Exercise material

==*==

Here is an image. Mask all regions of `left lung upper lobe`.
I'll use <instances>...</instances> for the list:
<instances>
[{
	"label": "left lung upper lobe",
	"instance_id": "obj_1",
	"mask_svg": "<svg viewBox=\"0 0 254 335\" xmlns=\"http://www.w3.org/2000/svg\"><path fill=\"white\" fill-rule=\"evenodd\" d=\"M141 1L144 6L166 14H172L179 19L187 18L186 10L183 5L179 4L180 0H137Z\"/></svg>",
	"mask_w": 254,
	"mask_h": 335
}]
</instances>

==*==

Write down all of the lines above again word for word, changing nothing.

Here is an image. Mask all regions of `left lung upper lobe`.
I'll use <instances>...</instances> for the list:
<instances>
[{
	"label": "left lung upper lobe",
	"instance_id": "obj_1",
	"mask_svg": "<svg viewBox=\"0 0 254 335\" xmlns=\"http://www.w3.org/2000/svg\"><path fill=\"white\" fill-rule=\"evenodd\" d=\"M141 1L144 6L166 14H172L179 19L187 18L186 10L183 5L179 4L180 0H137Z\"/></svg>",
	"mask_w": 254,
	"mask_h": 335
}]
</instances>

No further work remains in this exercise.